> **Directions for this task**:
The listing is to be repeated exactly, and its pictures are to be left out.

> **Records for the exercise**:
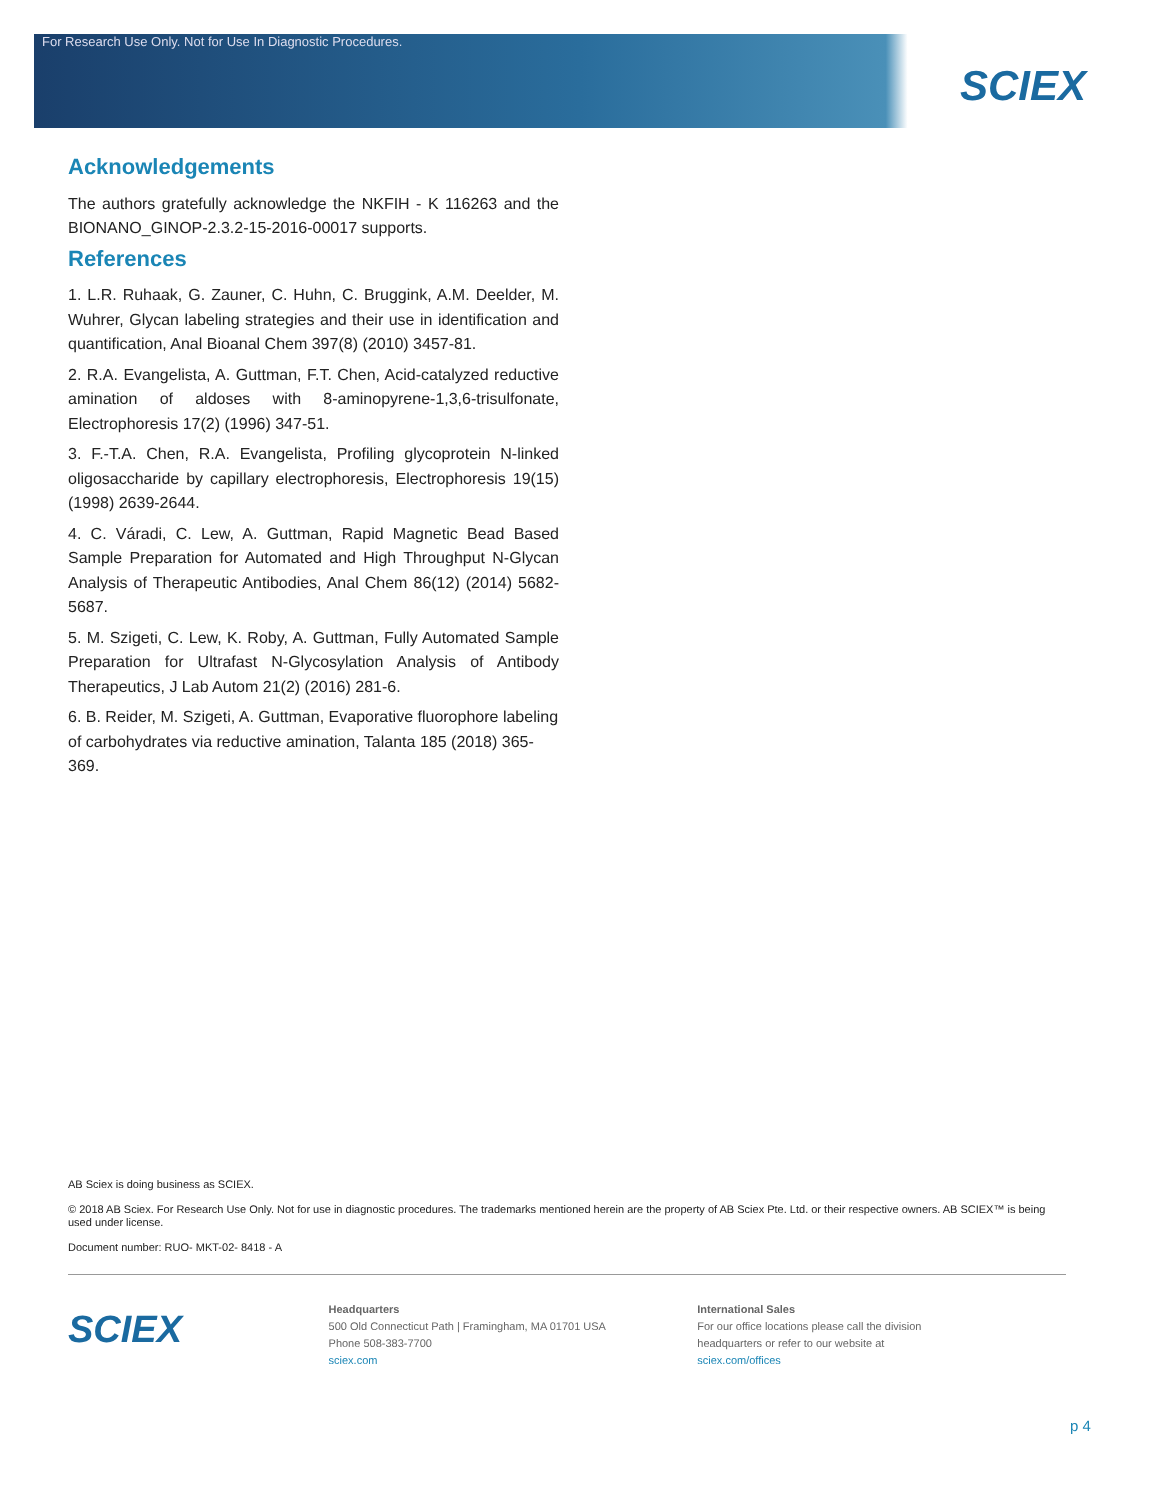For Research Use Only. Not for Use In Diagnostic Procedures.
SCIEX
Acknowledgements
The authors gratefully acknowledge the NKFIH - K 116263 and the BIONANO_GINOP-2.3.2-15-2016-00017 supports.
References
1. L.R. Ruhaak, G. Zauner, C. Huhn, C. Bruggink, A.M. Deelder, M. Wuhrer, Glycan labeling strategies and their use in identification and quantification, Anal Bioanal Chem 397(8) (2010) 3457-81.
2. R.A. Evangelista, A. Guttman, F.T. Chen, Acid-catalyzed reductive amination of aldoses with 8-aminopyrene-1,3,6-trisulfonate, Electrophoresis 17(2) (1996) 347-51.
3. F.-T.A. Chen, R.A. Evangelista, Profiling glycoprotein N-linked oligosaccharide by capillary electrophoresis, Electrophoresis 19(15) (1998) 2639-2644.
4. C. Váradi, C. Lew, A. Guttman, Rapid Magnetic Bead Based Sample Preparation for Automated and High Throughput N-Glycan Analysis of Therapeutic Antibodies, Anal Chem 86(12) (2014) 5682-5687.
5. M. Szigeti, C. Lew, K. Roby, A. Guttman, Fully Automated Sample Preparation for Ultrafast N-Glycosylation Analysis of Antibody Therapeutics, J Lab Autom 21(2) (2016) 281-6.
6. B. Reider, M. Szigeti, A. Guttman, Evaporative fluorophore labeling of carbohydrates via reductive amination, Talanta 185 (2018) 365-369.
AB Sciex is doing business as SCIEX.
© 2018 AB Sciex. For Research Use Only. Not for use in diagnostic procedures. The trademarks mentioned herein are the property of AB Sciex Pte. Ltd. or their respective owners. AB SCIEX™ is being used under license.
Document number: RUO- MKT-02- 8418 - A
SCIEX
Headquarters
500 Old Connecticut Path | Framingham, MA 01701 USA
Phone 508-383-7700
sciex.com
International Sales
For our office locations please call the division
headquarters or refer to our website at
sciex.com/offices
p 4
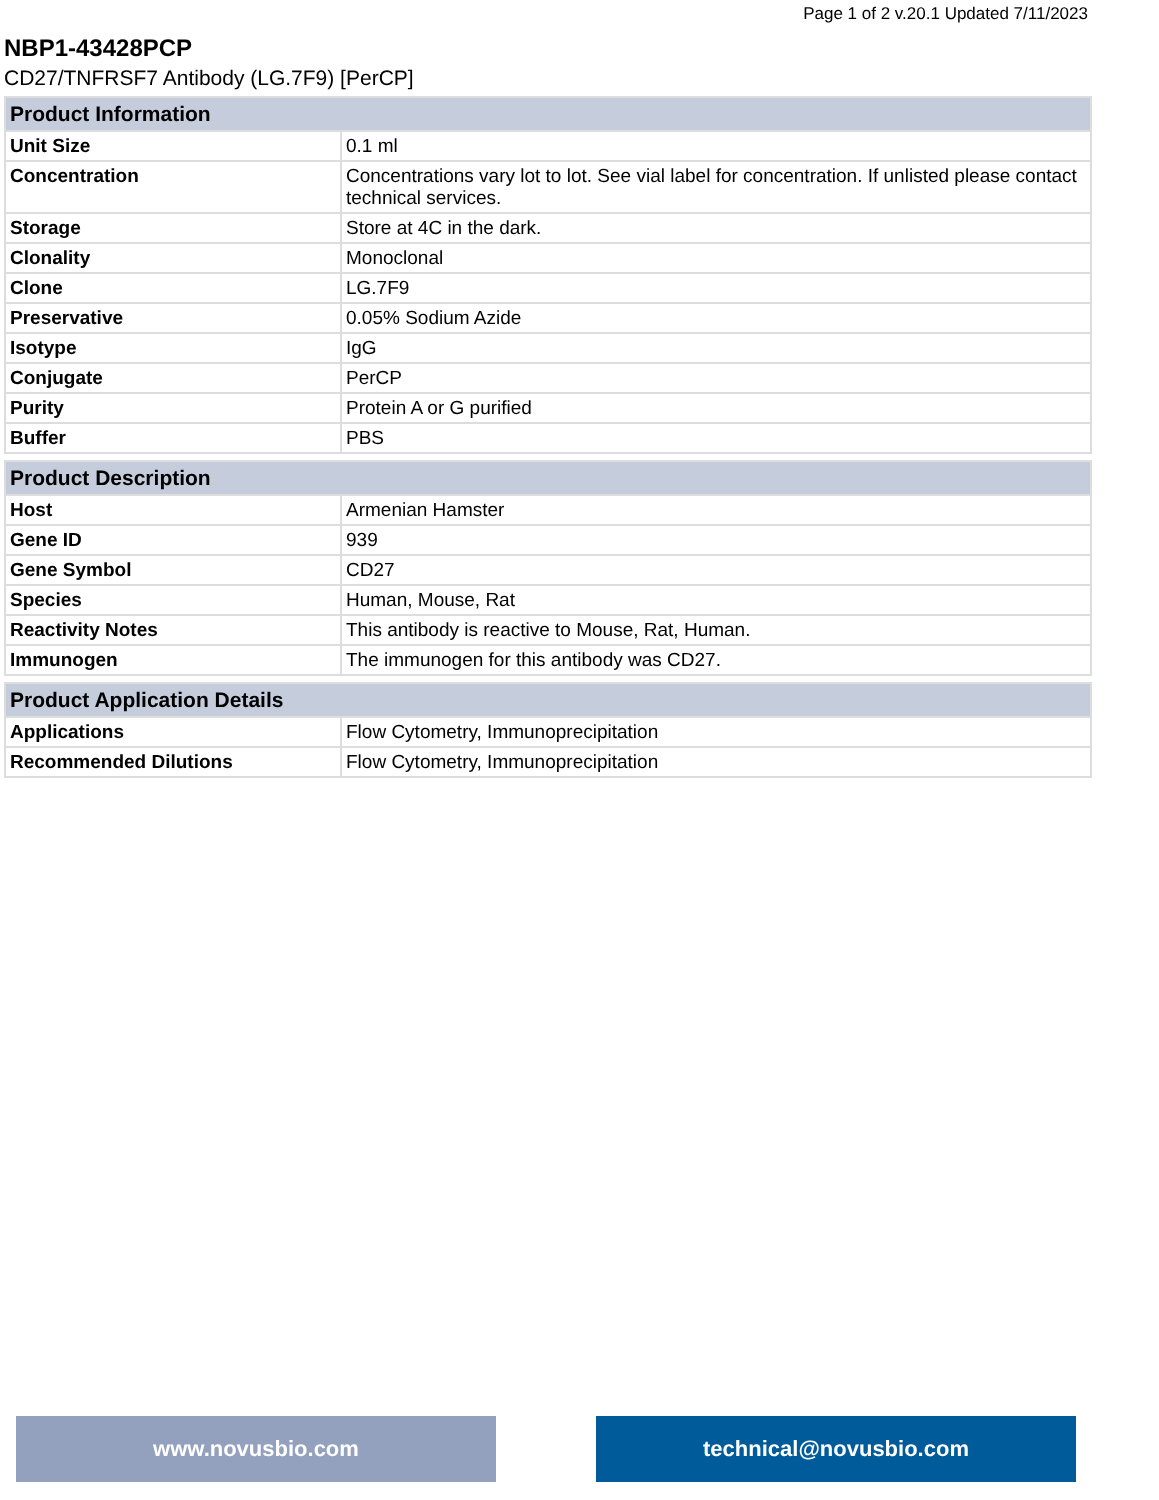Page 1 of 2 v.20.1 Updated 7/11/2023
NBP1-43428PCP
CD27/TNFRSF7 Antibody (LG.7F9) [PerCP]
| Product Information | |
| --- | --- |
| Unit Size | 0.1 ml |
| Concentration | Concentrations vary lot to lot. See vial label for concentration. If unlisted please contact technical services. |
| Storage | Store at 4C in the dark. |
| Clonality | Monoclonal |
| Clone | LG.7F9 |
| Preservative | 0.05% Sodium Azide |
| Isotype | IgG |
| Conjugate | PerCP |
| Purity | Protein A or G purified |
| Buffer | PBS |
| Product Description | |
| --- | --- |
| Host | Armenian Hamster |
| Gene ID | 939 |
| Gene Symbol | CD27 |
| Species | Human, Mouse, Rat |
| Reactivity Notes | This antibody is reactive to Mouse, Rat, Human. |
| Immunogen | The immunogen for this antibody was CD27. |
| Product Application Details | |
| --- | --- |
| Applications | Flow Cytometry, Immunoprecipitation |
| Recommended Dilutions | Flow Cytometry, Immunoprecipitation |
www.novusbio.com technical@novusbio.com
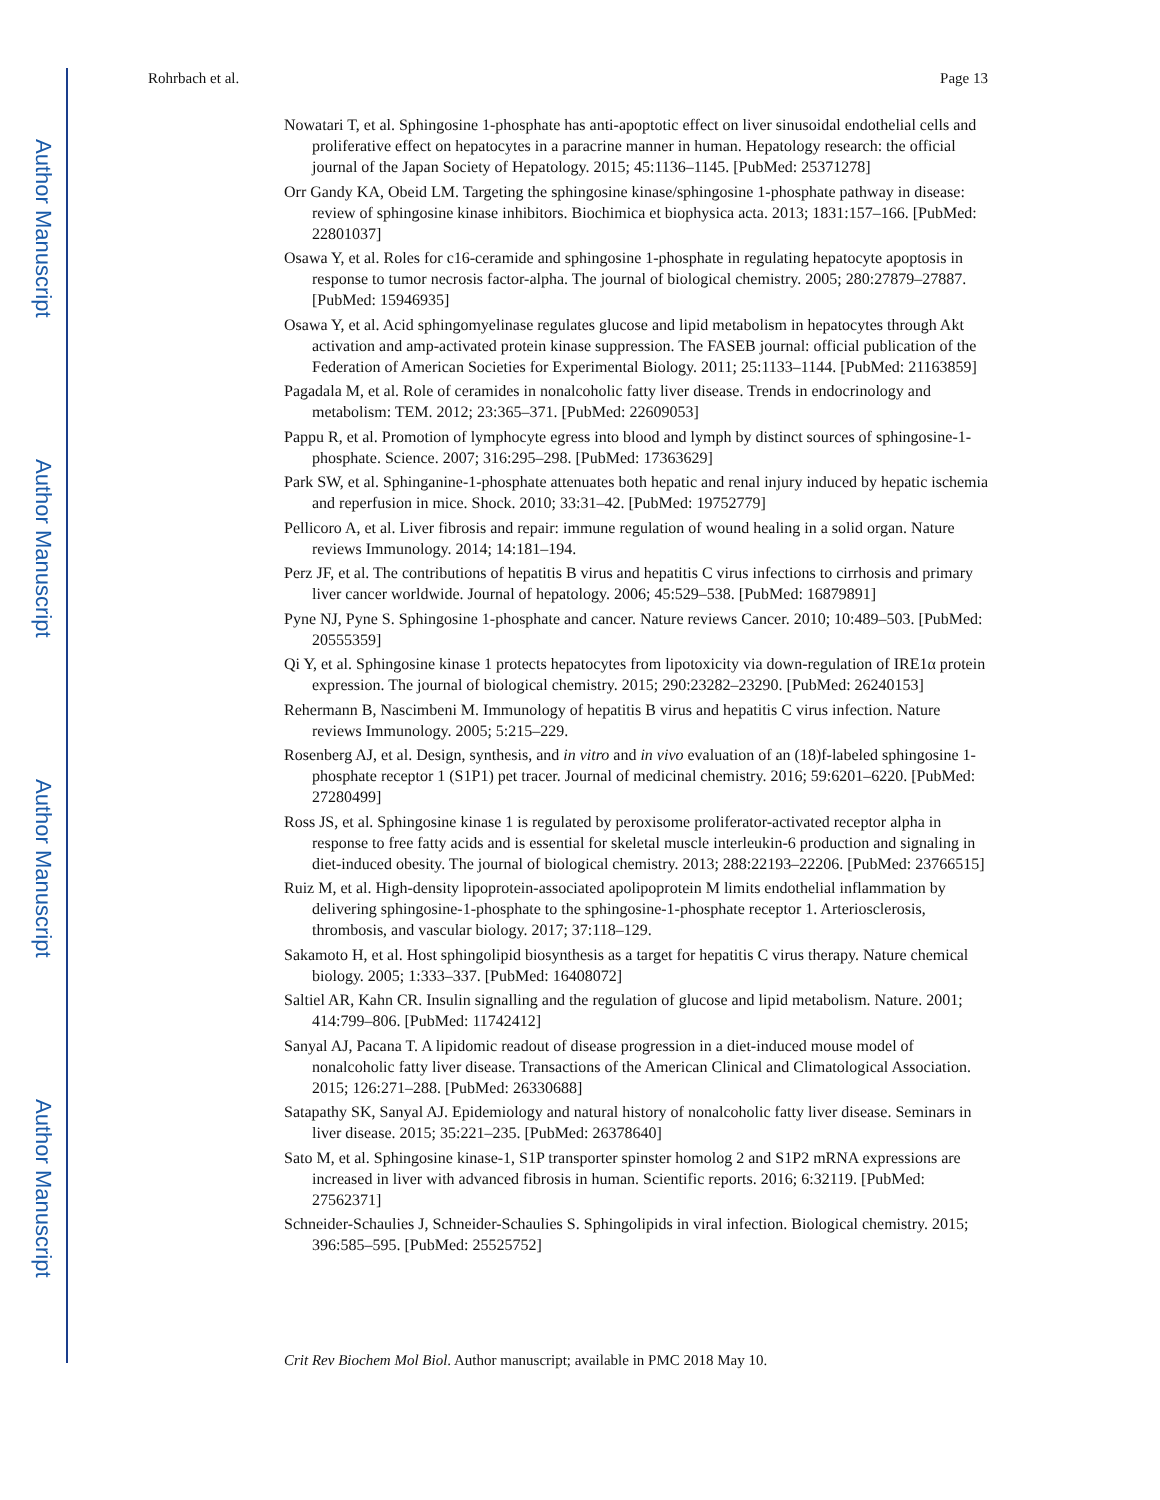Author Manuscript
Author Manuscript
Author Manuscript
Author Manuscript
Rohrbach et al. Page 13
Nowatari T, et al. Sphingosine 1-phosphate has anti-apoptotic effect on liver sinusoidal endothelial cells and proliferative effect on hepatocytes in a paracrine manner in human. Hepatology research: the official journal of the Japan Society of Hepatology. 2015; 45:1136–1145. [PubMed: 25371278]
Orr Gandy KA, Obeid LM. Targeting the sphingosine kinase/sphingosine 1-phosphate pathway in disease: review of sphingosine kinase inhibitors. Biochimica et biophysica acta. 2013; 1831:157–166. [PubMed: 22801037]
Osawa Y, et al. Roles for c16-ceramide and sphingosine 1-phosphate in regulating hepatocyte apoptosis in response to tumor necrosis factor-alpha. The journal of biological chemistry. 2005; 280:27879–27887. [PubMed: 15946935]
Osawa Y, et al. Acid sphingomyelinase regulates glucose and lipid metabolism in hepatocytes through Akt activation and amp-activated protein kinase suppression. The FASEB journal: official publication of the Federation of American Societies for Experimental Biology. 2011; 25:1133–1144. [PubMed: 21163859]
Pagadala M, et al. Role of ceramides in nonalcoholic fatty liver disease. Trends in endocrinology and metabolism: TEM. 2012; 23:365–371. [PubMed: 22609053]
Pappu R, et al. Promotion of lymphocyte egress into blood and lymph by distinct sources of sphingosine-1-phosphate. Science. 2007; 316:295–298. [PubMed: 17363629]
Park SW, et al. Sphinganine-1-phosphate attenuates both hepatic and renal injury induced by hepatic ischemia and reperfusion in mice. Shock. 2010; 33:31–42. [PubMed: 19752779]
Pellicoro A, et al. Liver fibrosis and repair: immune regulation of wound healing in a solid organ. Nature reviews Immunology. 2014; 14:181–194.
Perz JF, et al. The contributions of hepatitis B virus and hepatitis C virus infections to cirrhosis and primary liver cancer worldwide. Journal of hepatology. 2006; 45:529–538. [PubMed: 16879891]
Pyne NJ, Pyne S. Sphingosine 1-phosphate and cancer. Nature reviews Cancer. 2010; 10:489–503. [PubMed: 20555359]
Qi Y, et al. Sphingosine kinase 1 protects hepatocytes from lipotoxicity via down-regulation of IRE1α protein expression. The journal of biological chemistry. 2015; 290:23282–23290. [PubMed: 26240153]
Rehermann B, Nascimbeni M. Immunology of hepatitis B virus and hepatitis C virus infection. Nature reviews Immunology. 2005; 5:215–229.
Rosenberg AJ, et al. Design, synthesis, and in vitro and in vivo evaluation of an (18)f-labeled sphingosine 1-phosphate receptor 1 (S1P1) pet tracer. Journal of medicinal chemistry. 2016; 59:6201–6220. [PubMed: 27280499]
Ross JS, et al. Sphingosine kinase 1 is regulated by peroxisome proliferator-activated receptor alpha in response to free fatty acids and is essential for skeletal muscle interleukin-6 production and signaling in diet-induced obesity. The journal of biological chemistry. 2013; 288:22193–22206. [PubMed: 23766515]
Ruiz M, et al. High-density lipoprotein-associated apolipoprotein M limits endothelial inflammation by delivering sphingosine-1-phosphate to the sphingosine-1-phosphate receptor 1. Arteriosclerosis, thrombosis, and vascular biology. 2017; 37:118–129.
Sakamoto H, et al. Host sphingolipid biosynthesis as a target for hepatitis C virus therapy. Nature chemical biology. 2005; 1:333–337. [PubMed: 16408072]
Saltiel AR, Kahn CR. Insulin signalling and the regulation of glucose and lipid metabolism. Nature. 2001; 414:799–806. [PubMed: 11742412]
Sanyal AJ, Pacana T. A lipidomic readout of disease progression in a diet-induced mouse model of nonalcoholic fatty liver disease. Transactions of the American Clinical and Climatological Association. 2015; 126:271–288. [PubMed: 26330688]
Satapathy SK, Sanyal AJ. Epidemiology and natural history of nonalcoholic fatty liver disease. Seminars in liver disease. 2015; 35:221–235. [PubMed: 26378640]
Sato M, et al. Sphingosine kinase-1, S1P transporter spinster homolog 2 and S1P2 mRNA expressions are increased in liver with advanced fibrosis in human. Scientific reports. 2016; 6:32119. [PubMed: 27562371]
Schneider-Schaulies J, Schneider-Schaulies S. Sphingolipids in viral infection. Biological chemistry. 2015; 396:585–595. [PubMed: 25525752]
Crit Rev Biochem Mol Biol. Author manuscript; available in PMC 2018 May 10.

> **Answer for the task**:
For Research Use Only. Not for Use In Diagnostic Procedures.
SCIEX
Acknowledgements
The authors gratefully acknowledge the NKFIH - K 116263 and the BIONANO_GINOP-2.3.2-15-2016-00017 supports.
References
1. L.R. Ruhaak, G. Zauner, C. Huhn, C. Bruggink, A.M. Deelder, M. Wuhrer, Glycan labeling strategies and their use in identification and quantification, Anal Bioanal Chem 397(8) (2010) 3457-81.
2. R.A. Evangelista, A. Guttman, F.T. Chen, Acid-catalyzed reductive amination of aldoses with 8-aminopyrene-1,3,6-trisulfonate, Electrophoresis 17(2) (1996) 347-51.
3. F.-T.A. Chen, R.A. Evangelista, Profiling glycoprotein N-linked oligosaccharide by capillary electrophoresis, Electrophoresis 19(15) (1998) 2639-2644.
4. C. Váradi, C. Lew, A. Guttman, Rapid Magnetic Bead Based Sample Preparation for Automated and High Throughput N-Glycan Analysis of Therapeutic Antibodies, Anal Chem 86(12) (2014) 5682-5687.
5. M. Szigeti, C. Lew, K. Roby, A. Guttman, Fully Automated Sample Preparation for Ultrafast N-Glycosylation Analysis of Antibody Therapeutics, J Lab Autom 21(2) (2016) 281-6.
6. B. Reider, M. Szigeti, A. Guttman, Evaporative fluorophore labeling of carbohydrates via reductive amination, Talanta 185 (2018) 365-369.
AB Sciex is doing business as SCIEX.
© 2018 AB Sciex. For Research Use Only. Not for use in diagnostic procedures. The trademarks mentioned herein are the property of AB Sciex Pte. Ltd. or their respective owners. AB SCIEX™ is being used under license.
Document number: RUO- MKT-02- 8418 - A
SCIEX
Headquarters
500 Old Connecticut Path | Framingham, MA 01701 USA
Phone 508-383-7700
sciex.com
International Sales
For our office locations please call the division
headquarters or refer to our website at
sciex.com/offices
p 4
Page 1 of 2 v.20.1 Updated 7/11/2023
NBP1-43428PCP
CD27/TNFRSF7 Antibody (LG.7F9) [PerCP]
| Product Information | |
| --- | --- |
| Unit Size | 0.1 ml |
| Concentration | Concentrations vary lot to lot. See vial label for concentration. If unlisted please contact technical services. |
| Storage | Store at 4C in the dark. |
| Clonality | Monoclonal |
| Clone | LG.7F9 |
| Preservative | 0.05% Sodium Azide |
| Isotype | IgG |
| Conjugate | PerCP |
| Purity | Protein A or G purified |
| Buffer | PBS |
| Product Description | |
| --- | --- |
| Host | Armenian Hamster |
| Gene ID | 939 |
| Gene Symbol | CD27 |
| Species | Human, Mouse, Rat |
| Reactivity Notes | This antibody is reactive to Mouse, Rat, Human. |
| Immunogen | The immunogen for this antibody was CD27. |
| Product Application Details | |
| --- | --- |
| Applications | Flow Cytometry, Immunoprecipitation |
| Recommended Dilutions | Flow Cytometry, Immunoprecipitation |
www.novusbio.com technical@novusbio.com
Author Manuscript
Author Manuscript
Author Manuscript
Author Manuscript
Rohrbach et al. Page 13
Nowatari T, et al. Sphingosine 1-phosphate has anti-apoptotic effect on liver sinusoidal endothelial cells and proliferative effect on hepatocytes in a paracrine manner in human. Hepatology research: the official journal of the Japan Society of Hepatology. 2015; 45:1136–1145. [PubMed: 25371278]
Orr Gandy KA, Obeid LM. Targeting the sphingosine kinase/sphingosine 1-phosphate pathway in disease: review of sphingosine kinase inhibitors. Biochimica et biophysica acta. 2013; 1831:157–166. [PubMed: 22801037]
Osawa Y, et al. Roles for c16-ceramide and sphingosine 1-phosphate in regulating hepatocyte apoptosis in response to tumor necrosis factor-alpha. The journal of biological chemistry. 2005; 280:27879–27887. [PubMed: 15946935]
Osawa Y, et al. Acid sphingomyelinase regulates glucose and lipid metabolism in hepatocytes through Akt activation and amp-activated protein kinase suppression. The FASEB journal: official publication of the Federation of American Societies for Experimental Biology. 2011; 25:1133–1144. [PubMed: 21163859]
Pagadala M, et al. Role of ceramides in nonalcoholic fatty liver disease. Trends in endocrinology and metabolism: TEM. 2012; 23:365–371. [PubMed: 22609053]
Pappu R, et al. Promotion of lymphocyte egress into blood and lymph by distinct sources of sphingosine-1-phosphate. Science. 2007; 316:295–298. [PubMed: 17363629]
Park SW, et al. Sphinganine-1-phosphate attenuates both hepatic and renal injury induced by hepatic ischemia and reperfusion in mice. Shock. 2010; 33:31–42. [PubMed: 19752779]
Pellicoro A, et al. Liver fibrosis and repair: immune regulation of wound healing in a solid organ. Nature reviews Immunology. 2014; 14:181–194.
Perz JF, et al. The contributions of hepatitis B virus and hepatitis C virus infections to cirrhosis and primary liver cancer worldwide. Journal of hepatology. 2006; 45:529–538. [PubMed: 16879891]
Pyne NJ, Pyne S. Sphingosine 1-phosphate and cancer. Nature reviews Cancer. 2010; 10:489–503. [PubMed: 20555359]
Qi Y, et al. Sphingosine kinase 1 protects hepatocytes from lipotoxicity via down-regulation of IRE1α protein expression. The journal of biological chemistry. 2015; 290:23282–23290. [PubMed: 26240153]
Rehermann B, Nascimbeni M. Immunology of hepatitis B virus and hepatitis C virus infection. Nature reviews Immunology. 2005; 5:215–229.
Rosenberg AJ, et al. Design, synthesis, and in vitro and in vivo evaluation of an (18)f-labeled sphingosine 1-phosphate receptor 1 (S1P1) pet tracer. Journal of medicinal chemistry. 2016; 59:6201–6220. [PubMed: 27280499]
Ross JS, et al. Sphingosine kinase 1 is regulated by peroxisome proliferator-activated receptor alpha in response to free fatty acids and is essential for skeletal muscle interleukin-6 production and signaling in diet-induced obesity. The journal of biological chemistry. 2013; 288:22193–22206. [PubMed: 23766515]
Ruiz M, et al. High-density lipoprotein-associated apolipoprotein M limits endothelial inflammation by delivering sphingosine-1-phosphate to the sphingosine-1-phosphate receptor 1. Arteriosclerosis, thrombosis, and vascular biology. 2017; 37:118–129.
Sakamoto H, et al. Host sphingolipid biosynthesis as a target for hepatitis C virus therapy. Nature chemical biology. 2005; 1:333–337. [PubMed: 16408072]
Saltiel AR, Kahn CR. Insulin signalling and the regulation of glucose and lipid metabolism. Nature. 2001; 414:799–806. [PubMed: 11742412]
Sanyal AJ, Pacana T. A lipidomic readout of disease progression in a diet-induced mouse model of nonalcoholic fatty liver disease. Transactions of the American Clinical and Climatological Association. 2015; 126:271–288. [PubMed: 26330688]
Satapathy SK, Sanyal AJ. Epidemiology and natural history of nonalcoholic fatty liver disease. Seminars in liver disease. 2015; 35:221–235. [PubMed: 26378640]
Sato M, et al. Sphingosine kinase-1, S1P transporter spinster homolog 2 and S1P2 mRNA expressions are increased in liver with advanced fibrosis in human. Scientific reports. 2016; 6:32119. [PubMed: 27562371]
Schneider-Schaulies J, Schneider-Schaulies S. Sphingolipids in viral infection. Biological chemistry. 2015; 396:585–595. [PubMed: 25525752]
Crit Rev Biochem Mol Biol. Author manuscript; available in PMC 2018 May 10.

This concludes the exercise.